TASK DETAILS:
Reproduce the lines of each item below without changing any character.
─── RECORDS ───
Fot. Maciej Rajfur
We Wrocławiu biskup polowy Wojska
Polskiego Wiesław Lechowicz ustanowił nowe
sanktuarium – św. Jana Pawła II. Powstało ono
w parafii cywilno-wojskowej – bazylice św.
───
RESULT OF THE EXERCISE:
Fot. Maciej Rajfur
We Wrocławiu biskup polowy Wojska
Polskiego Wiesław Lechowicz ustanowił nowe
sanktuarium – św. Jana Pawła II. Powstało ono
w parafii cywilno-wojskowej – bazylice św.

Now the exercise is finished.